▶ _DIRECTIONS FOR THIS TASK_
In the data below, restate exactly the lines from the one with "plate: present [399,306,571,406]" to the final line, both included, but not the pictures.

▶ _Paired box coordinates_
=== Begin Enclosure ===

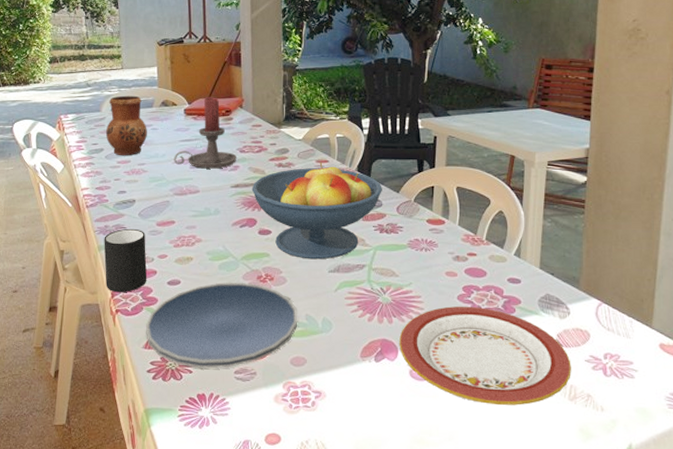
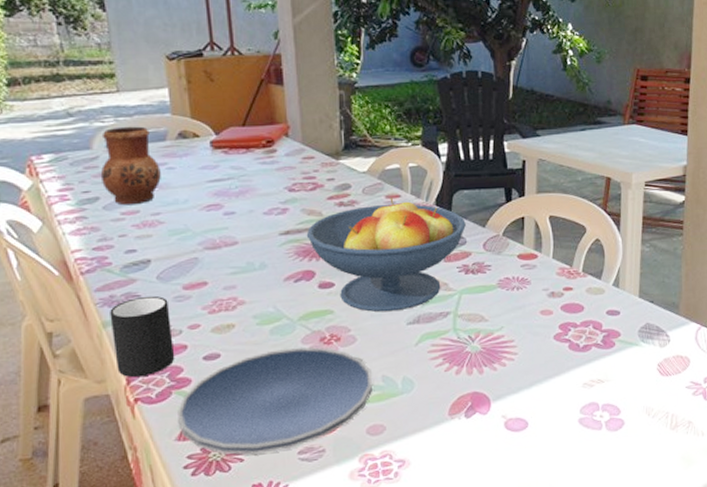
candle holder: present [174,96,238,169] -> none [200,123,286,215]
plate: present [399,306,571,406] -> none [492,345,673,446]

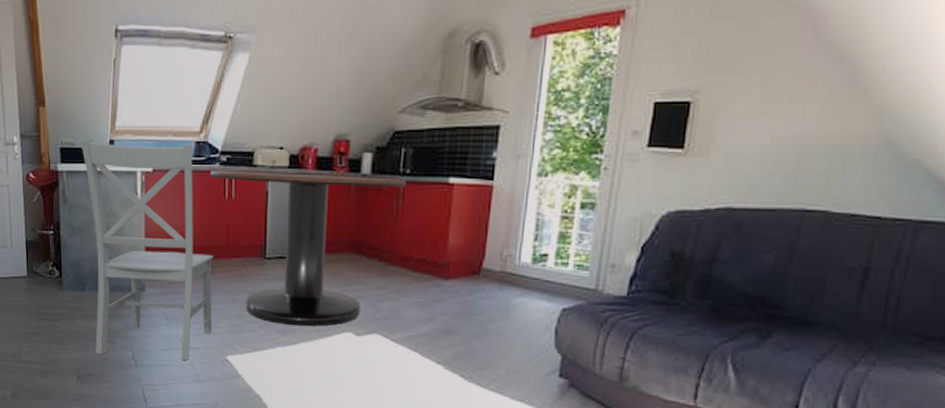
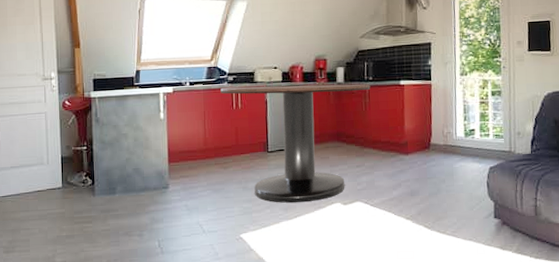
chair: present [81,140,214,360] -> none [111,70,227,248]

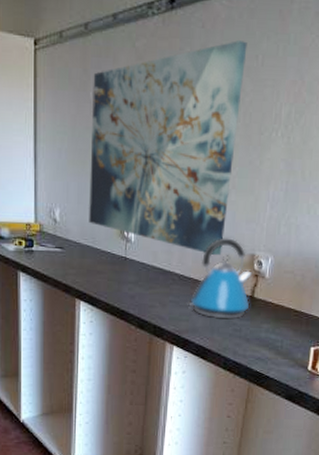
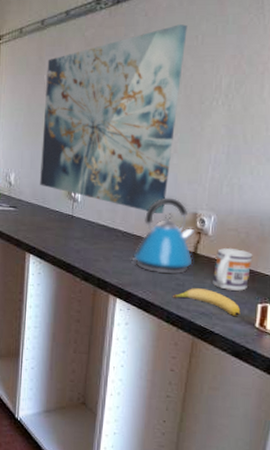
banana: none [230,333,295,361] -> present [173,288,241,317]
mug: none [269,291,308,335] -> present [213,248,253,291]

=== End Enclosure ===

▶ _OUTPUT BELOW_
plate: present [399,306,571,406] -> none [492,345,673,446]

chair: present [81,140,214,360] -> none [111,70,227,248]

banana: none [230,333,295,361] -> present [173,288,241,317]
mug: none [269,291,308,335] -> present [213,248,253,291]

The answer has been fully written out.